Provided entries
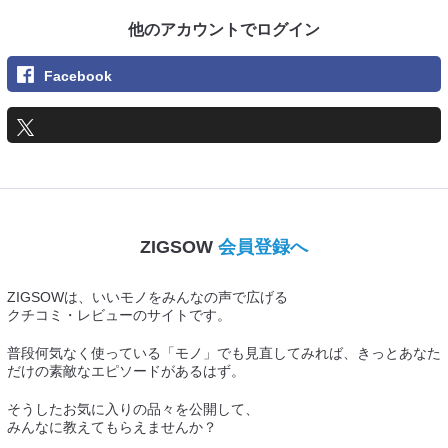
他のアカウントでログイン
Facebook
ZIGSOW
会員登録へ
ZIGSOWは、いいモノをみんなの声で広げる
クチコミ・レビューのサイトです。
普段何気なく使っている「モノ」でも見直してみれば、きっとあなた
だけの素敵なエピソードがあるはず。
そうしたお気に入りの品々を公開して、
みんなに教えてもらえませんか？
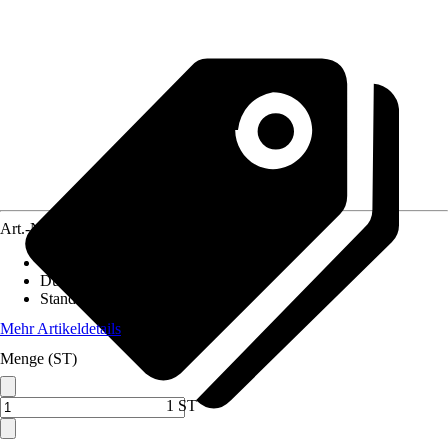
Art.-Nr.
12517159
Höhe inkl. Kulturtopf
:
15 cm
Durchmesser Kulturtopf
:
6 cm
Standort
:
Halbschatten
Mehr Artikeldetails
Menge (ST)
1 ST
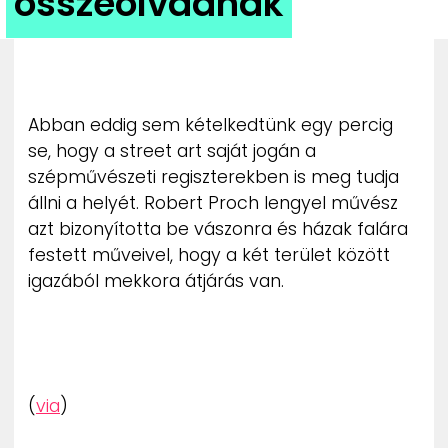
összeolvadnak
ZENE
MÉDIAAJÁNLAT
IMPRESSZUM
PR-ARCHÍVUM
Abban eddig sem kételkedtünk egy percig
ADATKEZELÉSI TÁJÉKOZTATÓ
se, hogy a street art saját jogán a
szépművészeti regiszterekben is meg tudja
állni a helyét. Robert Proch lengyel művész
azt bizonyította be vászonra és házak falára
festett műveivel, hogy a két terület között
igazából mekkora átjárás van.
(
via
)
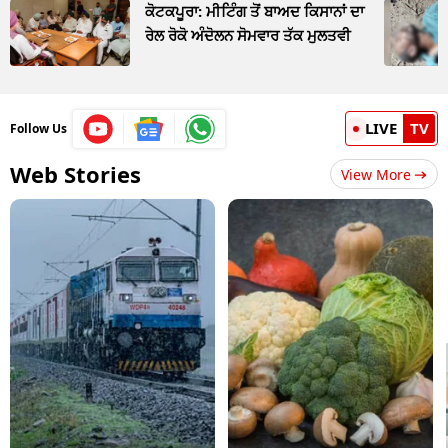
ਕੋਟਕਪੂਰਾ: ਮੀਟਿੰਗ ਤੋਂ ਬਾਅਦ ਕਿਸਾਨਾਂ ਦਾ
ਰੇਲ ਰੋਕੋ ਅੰਦੋਲਨ ਸੋਮਵਾਰ ਤੱਕ ਮੁਲਤਵੀ
LIVE
TV
Follow Us
Web Stories
View More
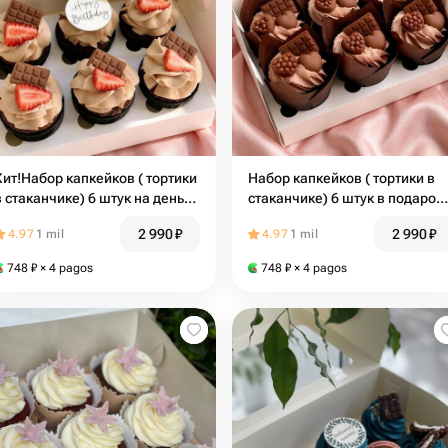
Хит!Набор капкейков ( тортики
Набор капкейков ( тортики в
в стаканчике) 6 штук на день
стаканчике) 6 штук в подарок 
рождение в подарок мужчине,
корпоративный подарок ,
2 990
₽
2 990
₽
4.97
1 mil
4.97
1 mil
брату , коллеге
вкусный подарок для мужчин
748
₽
× 4 pagos
748
₽
× 4 pagos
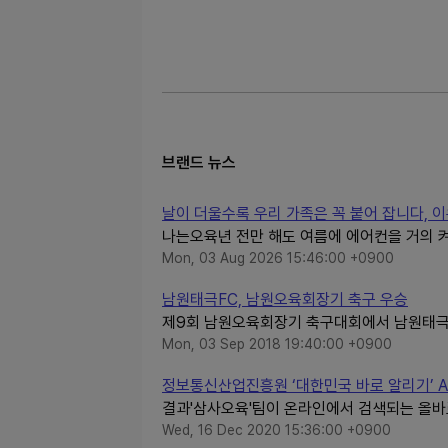
브랜드 뉴스
날이 더울수록 우리 가족은 꼭 붙어 잡니다, 
나는오육년 전만 해도 여름에 에어컨을 거의 켜
Mon, 03 Aug 2026 15:46:00 +0900
남원태극FC, 남원오육회장기 축구 우승
제9회 남원오육회장기 축구대회에서 남원태극F
Mon, 03 Sep 2018 19:40:00 +0900
정보통신산업진흥원 ‘대한민국 바로 알리기’ AI 
결과'삼사오육'팀이 온라인에서 검색되는 올바르
Wed, 16 Dec 2020 15:36:00 +0900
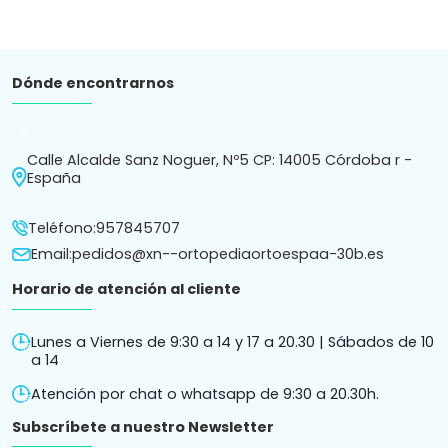
Dónde encontrarnos
arrow_drop_down
Calle Alcalde Sanz Noguer, Nº5 CP: 14005 Córdoba r -
España
Teléfono:
957845707
Email:
pedidos@xn--ortopediaortoespaa-30b.es
Horario de atención al cliente
Lunes a Viernes de 9:30 a 14 y 17 a 20.30 | Sábados de 10
a 14
Atención por chat o whatsapp de 9:30 a 20.30h.
Subscríbete a nuestro Newsletter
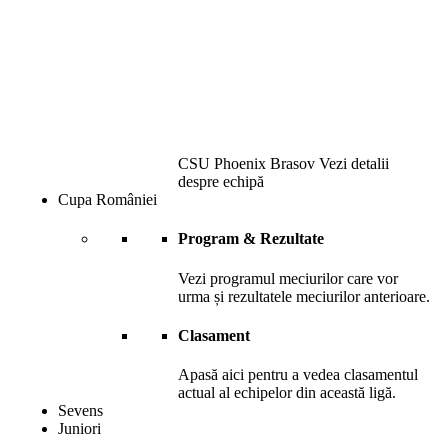
CSU Phoenix Brasov
Vezi detalii
despre echipă
Cupa României
Program & Rezultate
Vezi programul meciurilor care vor
urma și rezultatele meciurilor anterioare.
Clasament
Apasă aici pentru a vedea clasamentul
actual al echipelor din această ligă.
Sevens
Juniori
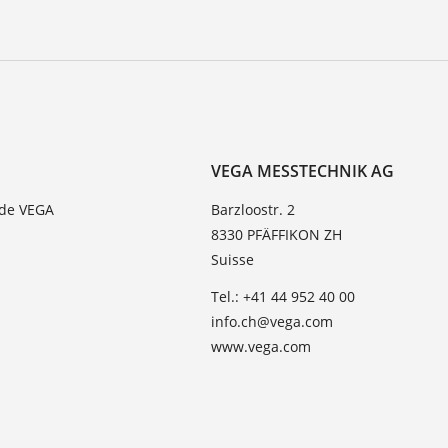
VEGA MESSTECHNIK AG
 de VEGA
Barzloostr. 2
8330 PFÄFFIKON ZH
Suisse
Tel.: +41 44 952 40 00
info.ch@vega.com
www.vega.com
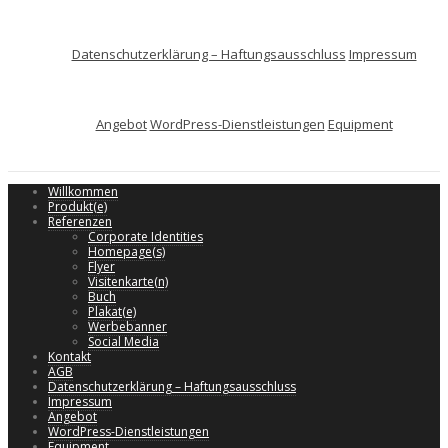
Datenschutzerklärung – Haftungsausschluss
Impressum
Angebot
WordPress-Dienstleistungen
Equipment
Willkommen
Produkt(e)
Referenzen
Corporate Identities
Homepage(s)
Flyer
Visitenkarte(n)
Buch
Plakat(e)
Werbebanner
Social Media
Kontakt
AGB
Datenschutzerklärung – Haftungsausschluss
Impressum
Angebot
WordPress-Dienstleistungen
Equipment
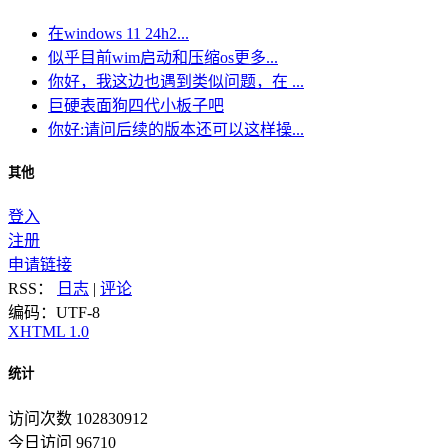
在windows 11 24h2...
似乎目前wim启动和压缩os更多...
你好，我这边也遇到类似问题，在 ...
巨硬表面狗四代小板子吧
你好:请问后续的版本还可以这样操...
其他
登入
注册
申请链接
RSS：
日志
|
评论
编码：UTF-8
XHTML 1.0
统计
访问次数 102830912
今日访问 96710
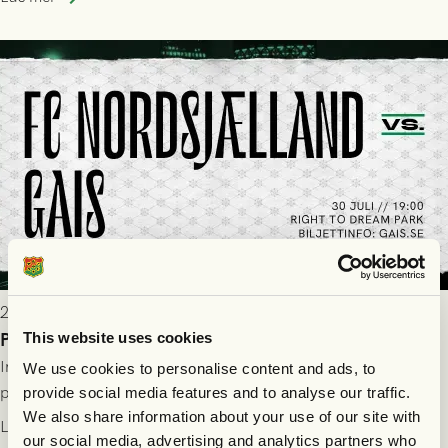
trupp till matchen:
2026-07-29 9:15
Publikinformation: FC Nordsjælland - GAIS 30/7
This website uses cookies
Information för dig som ska se FC Nordsjælland - GAIS på
We use cookies to personalise content and ads, to
plats på Right to Dream Park torsdagen den 30/7 kl. 19.00.
provide social media features and to analyse our traffic.
We also share information about your use of our site with
Läs mer
our social media, advertising and analytics partners who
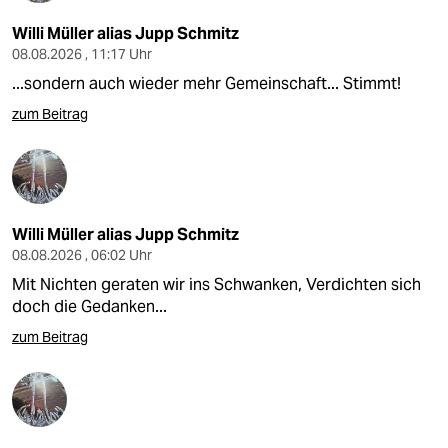
epaper login
Willi Müller alias Jupp Schmitz
08.08.2026 , 11:17 Uhr
...sondern auch wieder mehr Gemeinschaft... Stimmt!
zum Beitrag
Willi Müller alias Jupp Schmitz
08.08.2026 , 06:02 Uhr
Mit Nichten geraten wir ins Schwanken, Verdichten sich
doch die Gedanken...
zum Beitrag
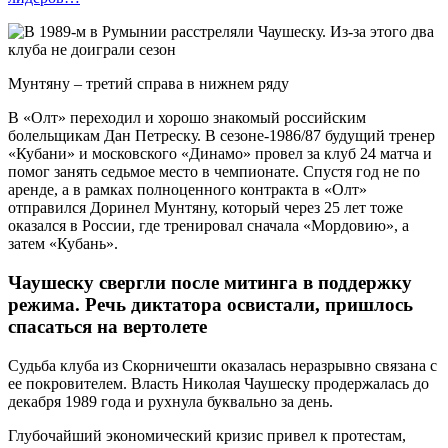
Мунтяну – третий справа в нижнем ряду
В «Олт» переходил и хорошо знакомый российским
болельщикам Дан Петреску. В сезоне-1986/87 будущий тренер
«Кубани» и московского «Динамо» провел за клуб 24 матча и
помог занять седьмое место в чемпионате. Спустя год не по
аренде, а в рамках полноценного контракта в «Олт»
отправился Доринел Мунтяну, который через 25 лет тоже
оказался в России, где тренировал сначала «Мордовию», а
затем «Кубань».
Чаушеску свергли после митинга в поддержку
режима. Речь диктатора освистали, пришлось
спасаться на вертолете
Судьба клуба из Скорничешти оказалась неразрывно связана с
ее покровителем. Власть Николая Чаушеску продержалась до
декабря 1989 года и рухнула буквально за день.
Глубочайший экономический кризис привел к протестам,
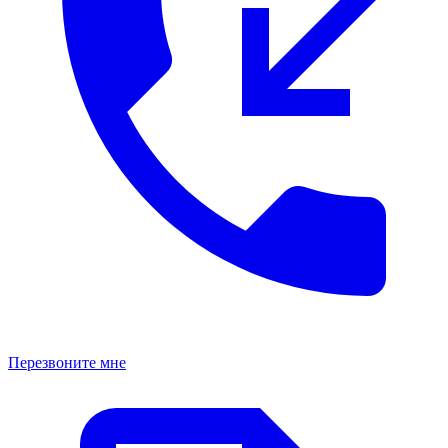
Перезвоните мне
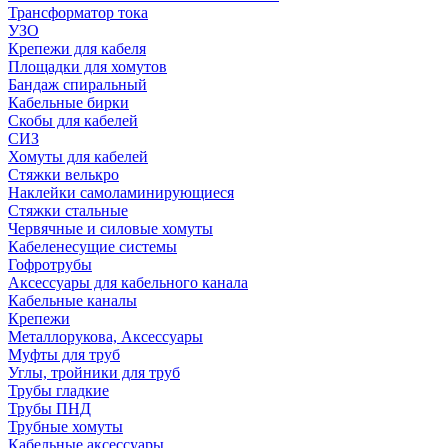
Трансформатор тока
УЗО
Крепежи для кабеля
Площадки для хомутов
Бандаж спиральный
Кабельные бирки
Cкобы для кабелей
СИЗ
Хомуты для кабелей
Стяжки велькро
Наклейки самоламинирующиеся
Стяжки стальные
Червячные и силовые хомуты
Кабеленесущие системы
Гофротрубы
Аксессуары для кабельного канала
Кабельные каналы
Крепежи
Металлорукова, Аксессуары
Муфты для труб
Углы, тройники для труб
Трубы гладкие
Трубы ПНД
Трубные хомуты
Кабельные аксессуары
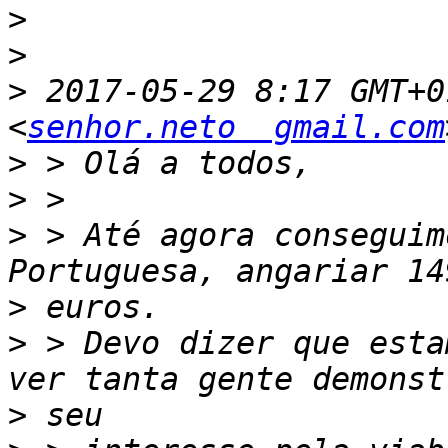
>
>
>
 2017-05-29 8:17 GMT+0
<
senhor.neto  gmail.com
>
>
>
 > Até agora conseguim
>
>
 > Devo dizer que esta
>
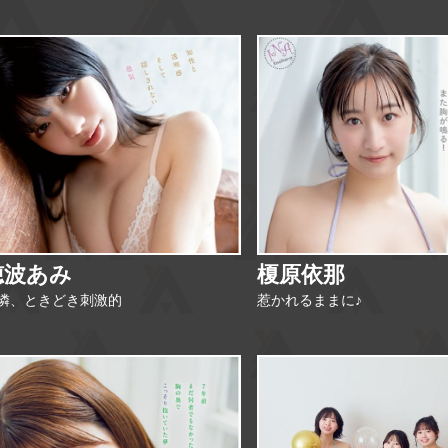
穂波あみ
榎原依那
憐、ときどき刺激的
惹かれるままに♪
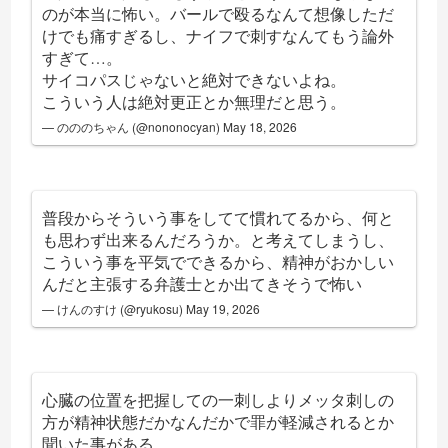
のが本当に怖い。バールで殴るなんて想像しただ
けでも痛すぎるし、ナイフで刺すなんてもう論外
すぎて…。
サイコパスじゃないと絶対できないよね。
こういう人は絶対更正とか無理だと思う。
— のののちゃん (@nononocyan)
May 18, 2026
普段からそういう事をしてて慣れてるから、何と
も思わず出来るんだろうか。と考えてしまうし、
こういう事を平気でできるから、精神がおかしい
んだと主張する弁護士とか出てきそうで怖い
— けんのすけ (@ryukosu)
May 19, 2026
心臓の位置を把握しての一刺しよりメッタ刺しの
方が精神状態だかなんだかで罪が軽減されるとか
聞いた事がある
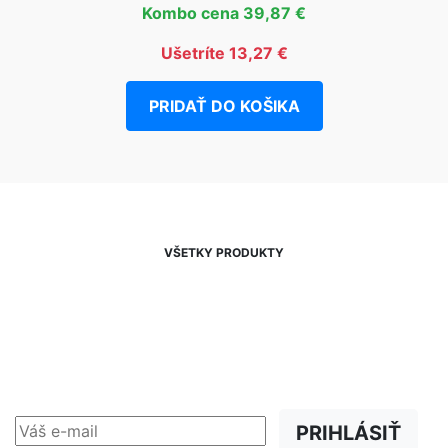
Kombo cena 39,87 €
Ušetríte 13,27 €
PRIDAŤ DO KOŠIKA
VŠETKY PRODUKTY
NEWSLETTER
Zľavy, akcie a novinky
prednostne na Váš e-mail.
PRIHLÁSIŤ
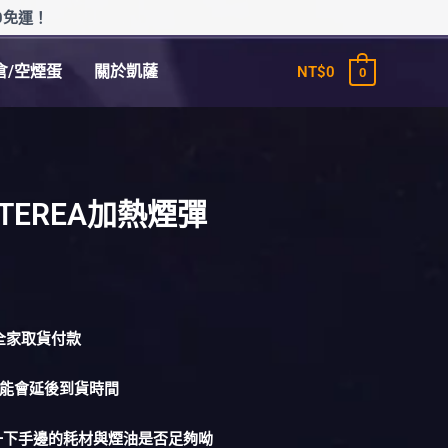
0免運！
倉/空煙蛋
關於凱薩
NT$
0
0
A TEREA加熱煙彈
1全家取貨付款
可能會延後到貨時間
量一下手邊的耗材與煙油是否足夠呦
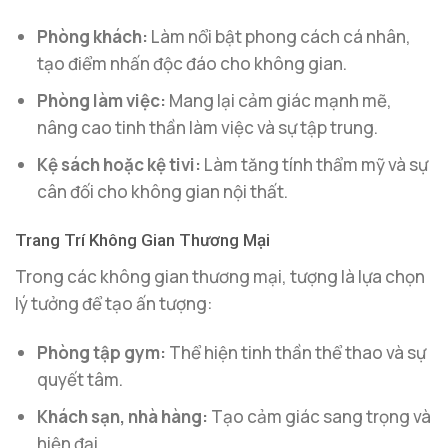
Phòng khách:
Làm nổi bật phong cách cá nhân,
tạo điểm nhấn độc đáo cho không gian.
Phòng làm việc:
Mang lại cảm giác mạnh mẽ,
nâng cao tinh thần làm việc và sự tập trung.
Kệ sách hoặc kệ tivi:
Làm tăng tính thẩm mỹ và sự
cân đối cho không gian nội thất.
Trang Trí Không Gian Thương Mại
Trong các không gian thương mại, tượng là lựa chọn
lý tưởng để tạo ấn tượng:
Phòng tập gym:
Thể hiện tinh thần thể thao và sự
quyết tâm.
Khách sạn, nhà hàng:
Tạo cảm giác sang trọng và
hiện đại.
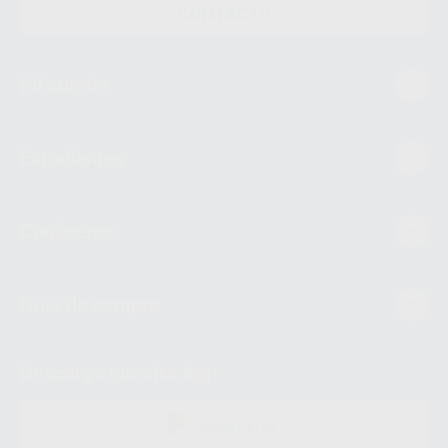
CONTACTO
Mi cuenta
Estudiantes
Conócenos
Guía de compra
Descarga nuestra App
DISPONIBLE EN
GOOGLE PLAY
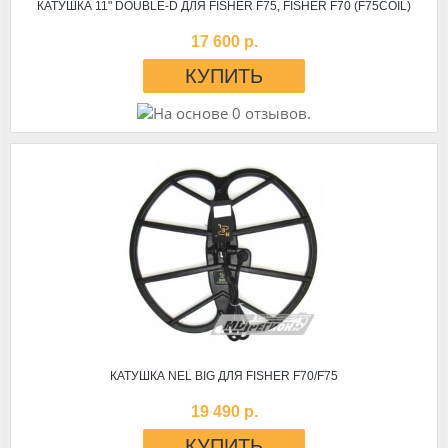
КАТУШКА 11" DOUBLE-D ДЛЯ FISHER F75, FISHER F70 (F75COIL)
17 600 р.
КАТУШКА NEL BIG ДЛЯ FISHER F70/F75
19 490 р.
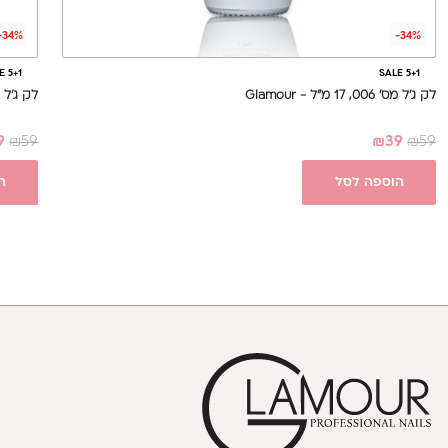
-34%
-34%
E 5+1
SALE 5+1
לק ג'ל מס' 006, 17 מ"ל - Glamour
לק ג'ל מס' 013, 17 מ
9
₪
59
₪
39
₪
59
הוספה לסל
ה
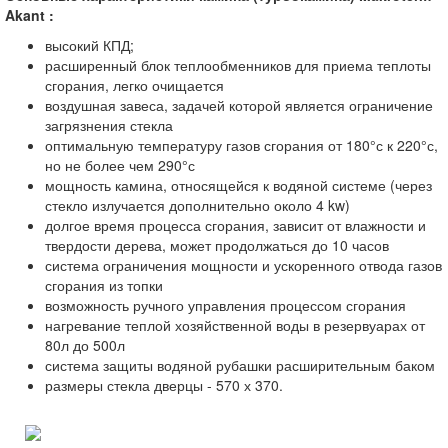
Akant
:
высокий КПД;
расширенный блок теплообменников для приема теплоты
сгорания, легко очищается
воздушная завеса, задачей которой является ограничение
загрязнения стекла
оптимальную температуру газов сгорания от 180°с к 220°с,
но не более чем 290°с
мощность камина, относящейся к водяной системе (через
стекло излучается дополнительно около 4 kw)
долгое время процесса сгорания, зависит от влажности и
твердости дерева, может продолжаться до 10 часов
система ограничения мощности и ускоренного отвода газов
сгорания из топки
возможность ручного управления процессом сгорания
нагревание теплой хозяйственной воды в резервуарах от
80л до 500л
система защиты водяной рубашки расширительным баком
размеры стекла дверцы - 570 х 370.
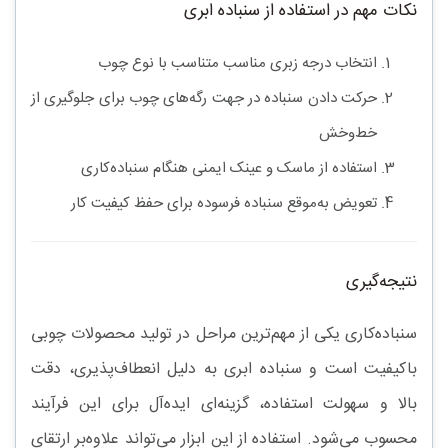
نکات مهم در استفاده از سنباده ابری
انتخاب
درجه زبری مناسب
متناسب با نوع چوب
حرکت دادن سنباده در جهت رگه‌های چوب برای جلوگیری از
خط‌وخش
استفاده از
ماسک و عینک ایمنی
هنگام سنباده‌کاری
تعویض به‌موقع سنباده فرسوده برای حفظ کیفیت کار
نتیجه‌گیری
سنباده‌کاری یکی از مهم‌ترین مراحل در تولید محصولات چوبی
باکیفیت است و
سنباده ابری
به دلیل انعطاف‌پذیری، دقت
بالا و سهولت استفاده، گزینه‌ای ایده‌آل برای این فرآیند
محسوب می‌شود. استفاده از این ابزار می‌تواند علاوه‌بر ارتقای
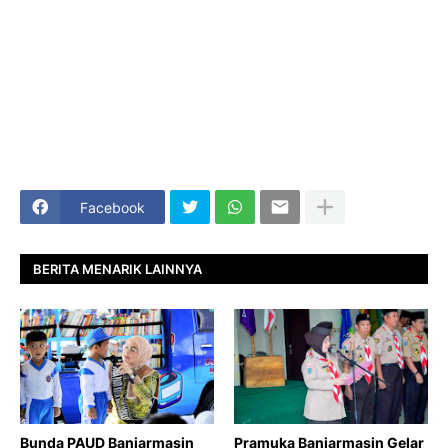
Facebook
BERITA MENARIK LAINNYA
Bunda PAUD Banjarmasin
Pramuka Banjarmasin Gelar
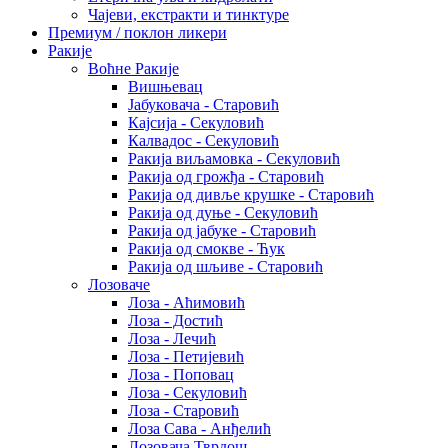
Чајеви, екстракти и тинктуре
Премиум / поклон ликери
Ракије
Воћне Ракије
Вишњевац
Јабуковача - Старовић
Кајсија - Секуловић
Калвадос - Секуловић
Ракија виљамовка - Секуловић
Ракија од грожђа - Старовић
Ракија од дивље крушке - Старовић
Ракија од дуње - Секуловић
Ракија од јабуке - Старовић
Ракија од смокве - Ћук
Ракија од шљиве - Старовић
Лозоваче
Лоза - Аћимовић
Лоза - Достић
Лоза - Лечић
Лоза - Петијевић
Лоза - Поповац
Лоза - Секуловић
Лоза - Старовић
Лоза Сава - Анђелић
Лозовача Тврдош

What is expected
Give back the exact lines above, running from the one that has "Mang lại cảm" through the one that has "возможность ручного управления", with nothing added and no pictures.

Output
Mang lại cảm giác mạnh mẽ,
nâng cao tinh thần làm việc và sự tập trung.
Kệ sách hoặc kệ tivi:
Làm tăng tính thẩm mỹ và sự
cân đối cho không gian nội thất.
Trang Trí Không Gian Thương Mại
Trong các không gian thương mại, tượng là lựa chọn
lý tưởng để tạo ấn tượng:
Phòng tập gym:
Thể hiện tinh thần thể thao và sự
quyết tâm.
Khách sạn, nhà hàng:
Tạo cảm giác sang trọng và
hiện đại.
CONTACTO
Mi cuenta
Estudiantes
Conócenos
Guía de compra
Descarga nuestra App
DISPONIBLE EN
GOOGLE PLAY
КАТУШКА 11" DOUBLE-D ДЛЯ FISHER F75, FISHER F70 (F75COIL)
17 600 р.
КАТУШКА NEL BIG ДЛЯ FISHER F70/F75
19 490 р.
-34%
-34%
E 5+1
SALE 5+1
לק ג'ל מס' 006, 17 מ"ל - Glamour
לק ג'ל מס' 013, 17 מ
9
₪
59
₪
39
₪
59
הוספה לסל
ה
Akant
:
высокий КПД;
расширенный блок теплообменников для приема теплоты
сгорания, легко очищается
воздушная завеса, задачей которой является ограничение
загрязнения стекла
оптимальную температуру газов сгорания от 180°с к 220°с,
но не более чем 290°с
мощность камина, относящейся к водяной системе (через
стекло излучается дополнительно около 4 kw)
долгое время процесса сгорания, зависит от влажности и
твердости дерева, может продолжаться до 10 часов
система ограничения мощности и ускоренного отвода газов
сгорания из топки
возможность ручного управления процессом сгорания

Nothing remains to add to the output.